US 12,093,300 B1
Enhancing accuracy of entity matching inference using large language models
Yi Quan Zhou, Singapore (SG); Rajesh Vellore Arumugam, Singapore (SG); Raja Sekhar Juluri, Singapore (SG); Xingce Bao, Singapore (SG); and Eshwin Sukhdeve, Singapore (SG)
Assigned to SAP SE, Walldorf (DE)
Filed by SAP SE, Walldorf (DE)
Filed on Sep. 8, 2023, as Appl. No. 18/463,519.
Int. Cl. G06F 7/00 (2006.01); G06F 16/33 (2019.01); G06F 16/332 (2019.01); G06F 16/35 (2019.01); G06F 40/174 (2020.01); G06F 40/186 (2020.01)

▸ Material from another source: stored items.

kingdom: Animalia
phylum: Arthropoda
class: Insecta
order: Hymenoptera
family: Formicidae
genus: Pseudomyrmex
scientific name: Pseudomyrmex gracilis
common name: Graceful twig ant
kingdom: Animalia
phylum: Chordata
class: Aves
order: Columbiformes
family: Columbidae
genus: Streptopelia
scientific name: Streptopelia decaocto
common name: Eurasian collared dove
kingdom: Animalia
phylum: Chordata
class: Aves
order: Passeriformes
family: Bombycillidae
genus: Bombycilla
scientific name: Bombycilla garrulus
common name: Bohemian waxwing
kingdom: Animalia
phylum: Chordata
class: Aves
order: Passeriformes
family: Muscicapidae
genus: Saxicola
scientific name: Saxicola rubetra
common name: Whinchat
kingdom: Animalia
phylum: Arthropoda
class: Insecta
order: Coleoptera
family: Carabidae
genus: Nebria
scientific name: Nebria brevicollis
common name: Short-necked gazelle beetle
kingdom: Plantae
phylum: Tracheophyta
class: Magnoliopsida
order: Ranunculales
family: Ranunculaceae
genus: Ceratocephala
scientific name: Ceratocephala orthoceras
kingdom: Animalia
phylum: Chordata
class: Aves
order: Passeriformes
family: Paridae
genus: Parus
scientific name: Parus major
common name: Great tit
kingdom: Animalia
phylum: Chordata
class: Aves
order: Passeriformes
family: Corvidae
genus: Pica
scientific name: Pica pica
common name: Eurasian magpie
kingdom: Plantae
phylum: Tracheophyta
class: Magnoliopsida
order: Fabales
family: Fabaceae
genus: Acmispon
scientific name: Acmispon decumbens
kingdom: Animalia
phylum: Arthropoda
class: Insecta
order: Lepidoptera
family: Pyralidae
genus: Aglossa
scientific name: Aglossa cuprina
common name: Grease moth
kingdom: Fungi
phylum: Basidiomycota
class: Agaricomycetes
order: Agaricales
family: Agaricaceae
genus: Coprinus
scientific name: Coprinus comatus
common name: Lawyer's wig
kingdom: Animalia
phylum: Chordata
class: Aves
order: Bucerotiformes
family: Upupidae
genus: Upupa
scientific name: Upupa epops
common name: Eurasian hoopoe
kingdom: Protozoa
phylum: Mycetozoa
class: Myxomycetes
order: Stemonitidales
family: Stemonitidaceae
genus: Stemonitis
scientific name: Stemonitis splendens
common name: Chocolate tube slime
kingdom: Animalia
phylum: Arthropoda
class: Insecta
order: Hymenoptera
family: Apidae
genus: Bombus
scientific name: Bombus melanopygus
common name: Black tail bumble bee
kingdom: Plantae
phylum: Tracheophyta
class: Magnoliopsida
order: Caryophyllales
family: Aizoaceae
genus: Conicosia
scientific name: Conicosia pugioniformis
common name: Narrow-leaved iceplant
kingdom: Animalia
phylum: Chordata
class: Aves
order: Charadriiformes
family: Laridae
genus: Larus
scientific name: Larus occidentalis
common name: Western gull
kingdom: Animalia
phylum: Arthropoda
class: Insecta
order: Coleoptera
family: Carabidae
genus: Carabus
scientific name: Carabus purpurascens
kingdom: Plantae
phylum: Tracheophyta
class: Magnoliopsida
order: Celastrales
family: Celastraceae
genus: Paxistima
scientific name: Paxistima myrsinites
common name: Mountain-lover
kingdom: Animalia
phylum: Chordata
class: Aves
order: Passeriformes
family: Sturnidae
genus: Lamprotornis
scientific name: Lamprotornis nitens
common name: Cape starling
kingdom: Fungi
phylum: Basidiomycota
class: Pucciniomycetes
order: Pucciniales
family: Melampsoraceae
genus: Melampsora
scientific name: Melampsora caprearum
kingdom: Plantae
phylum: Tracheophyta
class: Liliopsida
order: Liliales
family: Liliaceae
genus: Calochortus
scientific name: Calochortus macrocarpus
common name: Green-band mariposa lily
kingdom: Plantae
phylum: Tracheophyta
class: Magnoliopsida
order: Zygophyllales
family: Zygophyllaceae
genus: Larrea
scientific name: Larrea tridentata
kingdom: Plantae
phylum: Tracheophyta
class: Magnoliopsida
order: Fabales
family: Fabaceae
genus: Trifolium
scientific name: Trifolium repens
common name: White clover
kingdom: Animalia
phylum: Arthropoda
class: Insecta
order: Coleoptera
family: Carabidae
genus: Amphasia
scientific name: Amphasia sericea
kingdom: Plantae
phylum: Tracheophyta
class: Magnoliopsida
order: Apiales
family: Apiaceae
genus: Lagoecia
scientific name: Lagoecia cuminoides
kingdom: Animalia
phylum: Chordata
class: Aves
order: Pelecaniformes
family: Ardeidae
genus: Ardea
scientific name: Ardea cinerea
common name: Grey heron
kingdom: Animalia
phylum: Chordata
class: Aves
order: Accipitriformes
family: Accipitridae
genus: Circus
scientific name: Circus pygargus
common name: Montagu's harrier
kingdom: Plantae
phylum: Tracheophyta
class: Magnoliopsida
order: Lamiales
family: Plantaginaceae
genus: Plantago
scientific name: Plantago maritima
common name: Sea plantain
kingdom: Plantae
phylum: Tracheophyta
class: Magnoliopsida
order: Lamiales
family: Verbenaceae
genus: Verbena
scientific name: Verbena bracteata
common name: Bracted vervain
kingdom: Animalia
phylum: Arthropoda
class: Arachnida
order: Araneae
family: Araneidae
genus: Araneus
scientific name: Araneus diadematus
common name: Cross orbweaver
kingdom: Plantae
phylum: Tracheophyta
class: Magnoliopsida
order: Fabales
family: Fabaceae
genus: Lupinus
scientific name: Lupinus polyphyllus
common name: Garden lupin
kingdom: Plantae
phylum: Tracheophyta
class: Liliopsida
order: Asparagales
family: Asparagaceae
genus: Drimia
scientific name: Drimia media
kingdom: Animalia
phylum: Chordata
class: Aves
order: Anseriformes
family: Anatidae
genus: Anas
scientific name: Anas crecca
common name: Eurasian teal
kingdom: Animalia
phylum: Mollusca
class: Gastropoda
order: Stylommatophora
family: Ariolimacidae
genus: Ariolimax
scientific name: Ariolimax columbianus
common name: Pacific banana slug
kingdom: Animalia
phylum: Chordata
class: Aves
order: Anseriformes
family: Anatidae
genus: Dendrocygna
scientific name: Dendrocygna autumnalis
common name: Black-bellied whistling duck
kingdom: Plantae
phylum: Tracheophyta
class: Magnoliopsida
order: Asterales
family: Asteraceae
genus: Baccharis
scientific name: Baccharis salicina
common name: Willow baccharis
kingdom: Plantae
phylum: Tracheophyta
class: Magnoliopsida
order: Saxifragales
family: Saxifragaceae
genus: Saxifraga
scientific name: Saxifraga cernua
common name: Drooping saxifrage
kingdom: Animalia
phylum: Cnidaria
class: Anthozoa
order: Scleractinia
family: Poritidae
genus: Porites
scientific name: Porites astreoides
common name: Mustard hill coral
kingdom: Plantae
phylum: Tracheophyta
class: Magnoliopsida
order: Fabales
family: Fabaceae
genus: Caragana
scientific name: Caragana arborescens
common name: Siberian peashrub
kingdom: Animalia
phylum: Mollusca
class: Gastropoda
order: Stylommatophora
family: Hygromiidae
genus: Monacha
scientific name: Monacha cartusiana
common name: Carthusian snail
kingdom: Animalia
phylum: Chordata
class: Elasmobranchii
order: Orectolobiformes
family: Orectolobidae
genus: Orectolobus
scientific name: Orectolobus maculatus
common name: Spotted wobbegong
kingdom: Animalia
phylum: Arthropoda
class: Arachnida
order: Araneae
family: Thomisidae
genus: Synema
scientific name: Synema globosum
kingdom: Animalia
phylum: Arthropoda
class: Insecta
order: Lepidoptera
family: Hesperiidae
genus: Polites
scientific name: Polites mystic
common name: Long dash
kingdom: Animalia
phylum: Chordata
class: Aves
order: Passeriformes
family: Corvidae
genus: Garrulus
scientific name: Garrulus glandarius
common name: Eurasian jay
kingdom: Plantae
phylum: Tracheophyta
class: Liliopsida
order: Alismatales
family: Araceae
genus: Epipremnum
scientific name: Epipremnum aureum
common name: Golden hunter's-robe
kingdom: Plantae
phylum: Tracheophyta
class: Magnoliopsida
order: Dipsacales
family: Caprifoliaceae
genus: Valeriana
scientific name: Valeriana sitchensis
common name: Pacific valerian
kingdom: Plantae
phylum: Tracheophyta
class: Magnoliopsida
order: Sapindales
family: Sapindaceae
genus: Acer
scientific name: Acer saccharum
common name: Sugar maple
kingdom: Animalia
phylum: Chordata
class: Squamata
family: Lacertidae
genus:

CPC G06F 16/35 (2019.01) [G06F 16/3329 (2019.01); G06F 16/3344 (2019.01); G06F 40/174 (2020.01); G06F 40/186 (2020.01)] 20 Claims
OG exemplary drawing
 
1. A computer-implemented method for improved document matching using machine learning (ML) models in ML-based decision systems, the method being executed by one or more processors and comprising:
receiving a first document comprising structured data and unstructured data;
providing a first sub-document and a second sub-document, the first sub-document comprising the structured data of the first document, the second sub-document comprising the unstructured data of the first document;
generating a prompt using the second sub-document and a second document;
inputting the prompt to a large language model (LLM);
receiving a response from the LLM;
providing a calibrated first document by merging the response into the first sub-document; and
processing the calibrated first document and the second document using a ML model to provide a prediction, the prediction indicating a matching class between the first document and the second document.